The second Handsworth riots took place in the Handsworth district of Birmingham, West Midlands, from 9 to 11 September 1985. The riots were reportedly sparked by the arrest of a man near the Acapulco Cafe, Lozells and a police raid on the Villa Cross public house in the same area. Hundreds of people attacked police and property, looting and smashing, even setting off fire bombs.

Handsworth had been the scene of a less serious riot four years earlier, when a wave of rioting hit over 30 other British towns and cities during the spring and summer of 1981.

Racial tension and friction between the police and the local ethnic minority communities was seen as a major factor in the riots. Handsworth had been predominantly populated by the black and Asian communities for around 30 years by 1985. Handsworth also had one of the highest unemployment rates in Birmingham.

Two brothers (Kassamali Moledina, 38, and his 44-year-old brother Amirali)[1] were burnt to death in the post office that they ran.[2] Two other people were unaccounted for, 35 others injured, more than 1500 police officers drafted into the area, about 45 shops looted and burnt, and a trail of damage running into hundreds of thousands of pounds.[3] As well as racial tension, unemployment was seen as a major factor in the riots; by the time of the riots, fewer than 5% of the black population to have left school that summer had found employment.
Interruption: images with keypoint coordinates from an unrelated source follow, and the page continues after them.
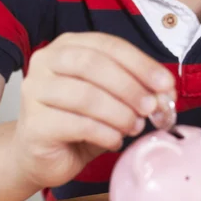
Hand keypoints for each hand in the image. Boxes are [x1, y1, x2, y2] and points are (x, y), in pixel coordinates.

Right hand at [12, 32, 175, 188]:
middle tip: (151, 107)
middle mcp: (47, 62)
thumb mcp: (113, 98)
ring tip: (134, 126)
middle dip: (130, 86)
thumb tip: (166, 92)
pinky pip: (78, 124)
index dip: (140, 63)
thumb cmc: (80, 120)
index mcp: (69, 45)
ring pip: (86, 95)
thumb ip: (137, 89)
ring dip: (119, 113)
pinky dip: (105, 133)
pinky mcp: (35, 124)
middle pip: (93, 64)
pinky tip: (115, 140)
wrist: (42, 155)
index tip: (165, 83)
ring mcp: (35, 91)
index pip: (108, 45)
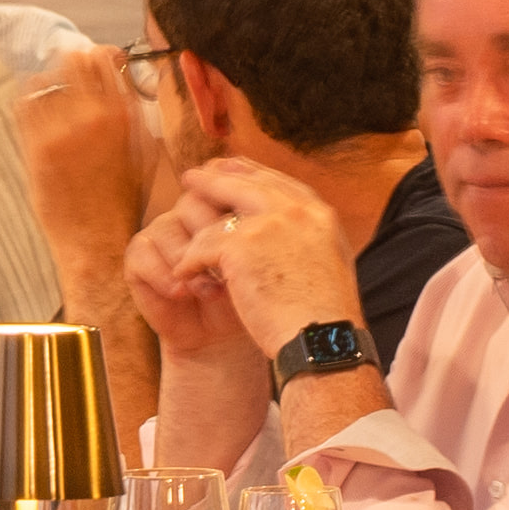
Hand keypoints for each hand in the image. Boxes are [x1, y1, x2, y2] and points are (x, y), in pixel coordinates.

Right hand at [124, 190, 254, 369]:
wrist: (223, 338)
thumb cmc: (248, 297)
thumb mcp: (261, 264)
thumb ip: (260, 233)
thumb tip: (259, 215)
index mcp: (223, 203)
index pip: (223, 182)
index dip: (231, 204)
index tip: (250, 232)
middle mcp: (190, 212)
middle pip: (194, 199)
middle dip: (212, 233)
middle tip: (231, 263)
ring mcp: (164, 232)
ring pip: (167, 225)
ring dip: (189, 258)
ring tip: (212, 290)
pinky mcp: (139, 257)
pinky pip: (142, 252)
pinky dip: (162, 274)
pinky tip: (182, 293)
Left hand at [159, 158, 366, 359]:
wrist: (324, 339)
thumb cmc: (328, 318)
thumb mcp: (329, 265)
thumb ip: (308, 242)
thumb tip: (293, 240)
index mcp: (320, 215)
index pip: (280, 183)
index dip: (252, 176)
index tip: (232, 170)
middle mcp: (296, 211)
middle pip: (247, 182)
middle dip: (216, 179)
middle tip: (193, 177)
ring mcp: (269, 224)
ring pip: (219, 214)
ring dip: (198, 229)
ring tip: (179, 232)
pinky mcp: (241, 246)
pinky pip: (203, 245)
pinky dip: (191, 260)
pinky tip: (183, 273)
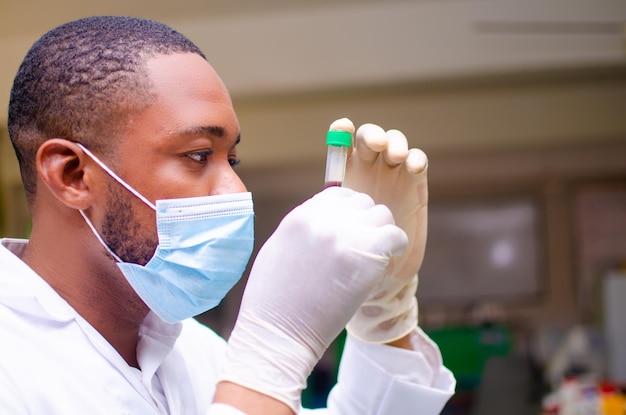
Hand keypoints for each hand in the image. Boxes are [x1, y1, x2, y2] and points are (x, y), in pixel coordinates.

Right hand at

The riots were the first of a series of similar riots across the country during the autumn of 1985, notably the Broadwater Farm riot in London which also resulted in a fatality (the murder of policeman Keith Blakelock). Filmmaker and artist Pogus Caesar extensively photographed the second Handsworth riot; it was also witnessed by Bronx graffiti artists Brim and Goldie, who documented the devastation in the Channel 4 documentary Bombing.